Nachdem sie noch einmal tief eingeatmet und die Luft wieder ausgestoßen hatte, marschierte sie neben den Feuchtigkeitsflecken durch den Flur. Unmittelbar vor der Tür, die ihr Ziel war, befand sich ein besonders großflächiger dunkler Fleck auf dem Teppich, als hätte die Person, die dafür verantwortlich war, hier eine Weile gestanden und gewartet.

Worauf?

Anja konnte sich eine Reihe von Antworten auf diese Frage vorstellen. Allerdings würde sie die Wahrheit vermutlich nie erfahren. Von daher war es müßig, sich den Kopf darüber zu zerbrechen, sodass sie es bleiben ließ.

Sie horchte aufmerksam, doch hinter der Tür war alles still.

Totenstill!

Anja schüttelte den Kopf. Der Gedanke, der sich mit einer Hartnäckigkeit in ihrem Bewusstsein festgesetzt hatte, als wollte er dort auf Dauer einziehen, war in diesem Augenblick absolut nicht hilfreich. Er ließ in ihrem Verstand eine Serie von Bildern der Frau von den Fotos entstehen. Auf jeder einzelnen dieser Momentaufnahmen war sie nicht mehr am Leben, und jede zeigte sie als Opfer einer anderen Todesart, jede furchtbarer als die vorherige.

Sie verdrängte die unerwünschten Überlegungen, die sie dazu veranlassten, unschlüssig an Ort und Stelle zu verharren, und sie letztendlich davon abhielten, endlich die Tür zu öffnen.

Anja gab sich daher innerlich einen Ruck und legte ihre Hand auf die Türklinke.

Die an sich alltägliche Bewegung erinnerte sie an andere Gelegenheiten, bei denen sie bestimmte Türen geöffnet hatte. Und es erinnerte sie vor allem daran, was sie jedes Mal dahinter entdeckt hatte.

An die Tür zum Arbeitszimmer ihres Vaters in ihrem ehemaligen Elternhaus, hinter der sie seine erhängte Leiche gefunden hatte.

An die Tür zum Arbeitszimmer ihres Mannes Fabian, hinter der sie auch ihn erhängt aufgefunden hatte.

An die Schlafzimmertür ihres Ex-Freundes Konstantin Steinhauser, hinter der sie ihn in flagranti mit einer anderen Frau erwischt hatte.

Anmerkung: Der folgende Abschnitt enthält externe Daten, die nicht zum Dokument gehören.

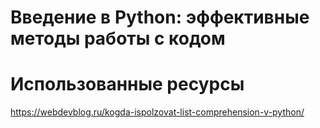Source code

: # Введение в Python: эффективные методы работы с кодом



# Использованные ресурсы
https://webdevblog.ru/kogda-ispolzovat-list-comprehension-v-python/
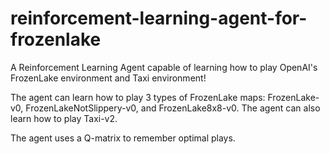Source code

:# reinforcement-learning-agent-for-frozenlake
A Reinforcement Learning Agent capable of learning how to play OpenAI's FrozenLake environment and Taxi environment!

The agent can learn how to play 3 types of FrozenLake maps: FrozenLake-v0, FrozenLakeNotSlippery-v0, and FrozenLake8x8-v0. The agent can also learn how to play Taxi-v2.

The agent uses a Q-matrix to remember optimal plays.
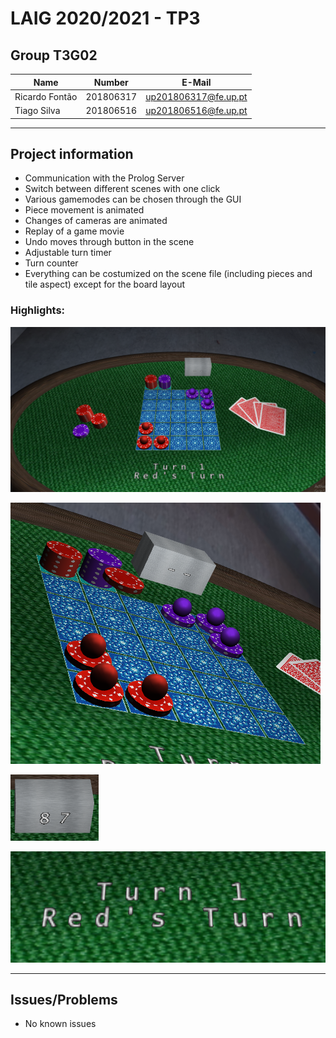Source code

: # LAIG 2020/2021 - TP3

## Group T3G02
| Name             | Number    | E-Mail               |
| ---------------- | --------- | -------------------- |
| Ricardo Fontão   | 201806317 | up201806317@fe.up.pt |
| Tiago Silva      | 201806516 | up201806516@fe.up.pt |
----
## Project information

- Communication with the Prolog Server
- Switch between different scenes with one click
- Various gamemodes can be chosen through the GUI
- Piece movement is animated
- Changes of cameras are animated
- Replay of a game movie
- Undo moves through button in the scene
- Adjustable turn timer
- Turn counter
- Everything can be costumized on the scene file (including pieces and tile aspect) except for the board layout

### Highlights:

![Costum Pieces and Tiles](docs/custom_pieces.png)

![Piece Animations](docs/piece_animation.png)

![Turn Timer](docs/turn_timer.png)

![Game Info](docs/game_info.png)

----
## Issues/Problems

- No known issues


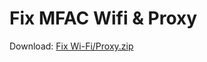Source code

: # Fix MFAC Wifi & Proxy

Download: [Fix Wi-Fi/Proxy.zip](https://raw.githubusercontent.com/Charlie-McMahon/Wifi-Proxy-Fix/master/Fix%20Wifi%20%3A%20Proxy.zip)

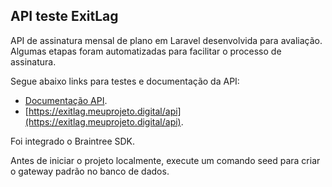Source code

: ## API teste ExitLag

API de assinatura mensal de plano em Laravel desenvolvida para avaliação.
Algumas etapas foram automatizadas para facilitar o processo de assinatura.

Segue abaixo links para testes e documentação da API:

- [Documentação API](https://documenter.getpostman.com/view/4557888/TzRYbiqE).
- [https://exitlag.meuprojeto.digital/api](https://exitlag.meuprojeto.digital/api).

Foi integrado o Braintree SDK.

Antes de iniciar o projeto localmente, execute um comando seed para criar o gateway padrão no banco de dados.
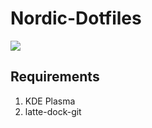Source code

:# Nordic-Dotfiles

![](https://preview.redd.it/hyjqc6q6nw091.png?width=1024&auto=webp&s=e05ba7b5c9f762fc3ed4fef11485848f7bab14b7)

## Requirements
1. KDE Plasma
2. latte-dock-git
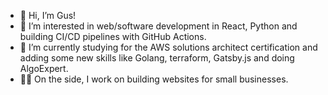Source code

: - 👋 Hi, I’m Gus!
- 👀 I’m interested in web/software development in React, Python and building CI/CD pipelines with GitHub Actions.
- 🌱 I’m currently studying for the AWS solutions architect certification and adding some new skills like Golang, terraform, Gatsby.js and doing AlgoExpert.
- 👨‍💻 On the side, I work on building websites for small businesses.


<!---
- 📫 How to reach me:

[<img src="https://user-images.githubusercontent.com/68017589/210603423-ff3c83cb-f47c-4d82-a87a-5b1598c7e721.png" width="25"/> 

(https://twitter.com/Gus_Jime) [📩](recruitment@gusj.dev)
-->

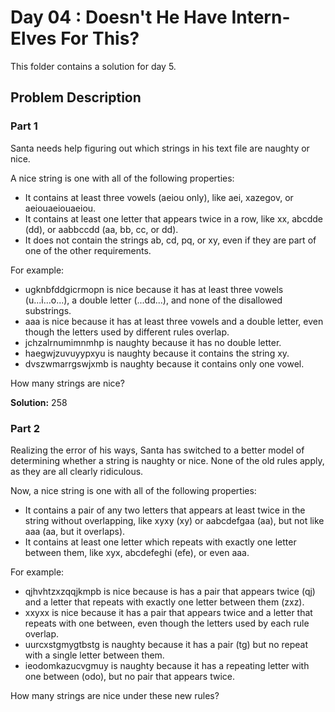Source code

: # Day 04 : Doesn't He Have Intern-Elves For This?

This folder contains a solution for day 5.

## Problem Description

### Part 1

Santa needs help figuring out which strings in his text file are naughty or nice.

A nice string is one with all of the following properties:

  * It contains at least three vowels (aeiou only), like aei, xazegov, or aeiouaeiouaeiou.
  * It contains at least one letter that appears twice in a row, like xx, abcdde (dd), or aabbccdd (aa, bb, cc, or dd).
  * It does not contain the strings ab, cd, pq, or xy, even if they are part of one of the other requirements.

For example:

  * ugknbfddgicrmopn is nice because it has at least three vowels (u...i...o...), a double letter (...dd...), and none of the disallowed substrings.
  * aaa is nice because it has at least three vowels and a double letter, even though the letters used by different rules overlap.
  * jchzalrnumimnmhp is naughty because it has no double letter.
  * haegwjzuvuyypxyu is naughty because it contains the string xy.
  * dvszwmarrgswjxmb is naughty because it contains only one vowel.

How many strings are nice?

**Solution:** 258

### Part 2

Realizing the error of his ways, Santa has switched to a better model of determining whether a string is naughty or nice. None of the old rules apply, as they are all clearly ridiculous.

Now, a nice string is one with all of the following properties:

  * It contains a pair of any two letters that appears at least twice in the string without overlapping, like xyxy (xy) or aabcdefgaa (aa), but not like aaa (aa, but it overlaps).
  * It contains at least one letter which repeats with exactly one letter between them, like xyx, abcdefeghi (efe), or even aaa.

For example:

  * qjhvhtzxzqqjkmpb is nice because is has a pair that appears twice (qj) and a letter that repeats with exactly one letter between them (zxz).
  * xxyxx is nice because it has a pair that appears twice and a letter that repeats with one between, even though the letters used by each rule overlap.
  * uurcxstgmygtbstg is naughty because it has a pair (tg) but no repeat with a single letter between them.
  * ieodomkazucvgmuy is naughty because it has a repeating letter with one between (odo), but no pair that appears twice.

How many strings are nice under these new rules?

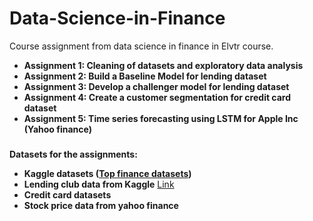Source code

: # Data-Science-in-Finance
Course assignment from data science in finance in Elvtr course.

- **Assignment 1: Cleaning of datasets and exploratory data analysis** 
- **Assignment 2: Build a Baseline Model for lending dataset** 
- **Assignment 3: Develop a challenger model for lending dataset**
- **Assignment 4: Create a customer segmentation for credit card dataset**
- **Assignment 5: Time series forecasting using LSTM for Apple Inc (Yahoo finance)** 

### 

**Datasets for the assignments:**
- **Kaggle datasets ([Top finance datasets](https://www.kaggle.com/discussions/general/447646))**
- **Lending club data from Kaggle**
[Link](https://www.kaggle.com/code/faressayah/lending-club-loan-defaulters-prediction#%E2%9C%94%EF%B8%8F-Artificial-Neural-Networks-(ANNs))
- **Credit card datasets**
- **Stock price data from yahoo finance**
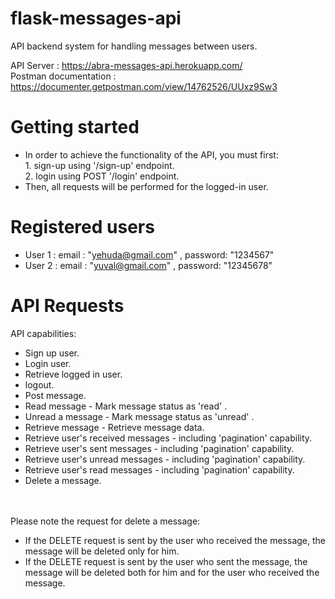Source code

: # flask-messages-api

API backend system for handling messages between users.

API Server : https://abra-messages-api.herokuapp.com/ <br>
Postman documentation : https://documenter.getpostman.com/view/14762526/UUxz9Sw3

# Getting started

- In order to achieve the functionality of the API, you must first:
  <br>1. sign-up using '/sign-up' endpoint.
  <br>2. login using POST '/login' endpoint.
- Then, all requests will be performed for the logged-in user.

# Registered users

- User 1 : email : "yehuda@gmail.com" , password: "1234567"
- User 2 : email : "yuval@gmail.com" , password: "12345678"

# API Requests

API capabilities:

- Sign up user.
- Login user.
- Retrieve logged in user.
- logout.
- Post message.
- Read message - Mark message status as 'read' .
- Unread a message - Mark message status as 'unread' .
- Retrieve message - Retrieve message data.
- Retrieve user's received messages - including 'pagination' capability.
- Retrieve user's sent messages - including 'pagination' capability.
- Retrieve user's unread messages - including 'pagination' capability.
- Retrieve user's read messages - including 'pagination' capability.
- Delete a message.

<br><br> Please note the request for delete a message:<br>

- If the DELETE request is sent by the user who received the message, the message will be deleted only for him.<br>
- If the DELETE request is sent by the user who sent the message, the message will be deleted both for him and for the
  user who received the message.
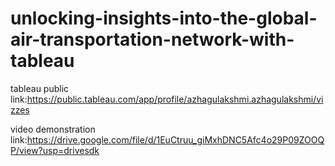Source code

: # unlocking-insights-into-the-global-air-transportation-network-with-tableau



tableau public link:https://public.tableau.com/app/profile/azhagulakshmi.azhagulakshmi/vizzes

video demonstration link:https://drive.google.com/file/d/1EuCtruu_giMxhDNC5Afc4o29P09ZOOQP/view?usp=drivesdk
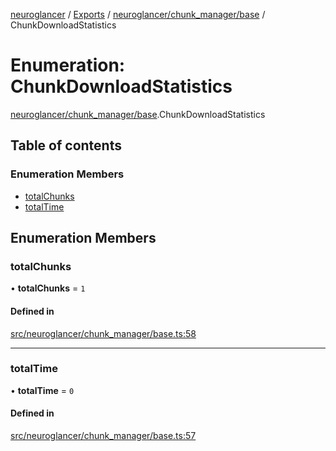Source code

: [neuroglancer](../README.md) / [Exports](../modules.md) / [neuroglancer/chunk\_manager/base](../modules/neuroglancer_chunk_manager_base.md) / ChunkDownloadStatistics

# Enumeration: ChunkDownloadStatistics

[neuroglancer/chunk_manager/base](../modules/neuroglancer_chunk_manager_base.md).ChunkDownloadStatistics

## Table of contents

### Enumeration Members

- [totalChunks](neuroglancer_chunk_manager_base.ChunkDownloadStatistics.md#totalchunks)
- [totalTime](neuroglancer_chunk_manager_base.ChunkDownloadStatistics.md#totaltime)

## Enumeration Members

### totalChunks

• **totalChunks** = ``1``

#### Defined in

[src/neuroglancer/chunk_manager/base.ts:58](https://github.com/ActiveBrainAtlas2/neuroglancer/blob/91617476/src/neuroglancer/chunk_manager/base.ts#L58)

___

### totalTime

• **totalTime** = ``0``

#### Defined in

[src/neuroglancer/chunk_manager/base.ts:57](https://github.com/ActiveBrainAtlas2/neuroglancer/blob/91617476/src/neuroglancer/chunk_manager/base.ts#L57)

An die Küchentür in einem alten, heruntergekommenen Bauernhof, hinter der sie ihren Stiefbruder Sebastian gefesselt auf einem Stuhl entdeckt hatte.

Erneut an die Tür zum ehemaligen Arbeitszimmer ihres Vaters, hinter der sie auf ihre Cousine Judith gestoßen war, die sich in der Gewalt ihres Bruders befunden hatte, bei dem es sich um einen Serienkiller gehandelt hatte.

Es gab noch zahlreiche andere Türen und Ereignisse, doch die Eindrücke wechselten sich immer rascher ab, sodass Anja komplett den Überblick verlor und nicht mehr mitkam.

Also drückte sie rasch die Klinke nach unten, wodurch die Erinnerungsflut abrupt gestoppt wurde. Dann schob sie entschlossen die Tür auf und betrat den dahinterliegenden Raum.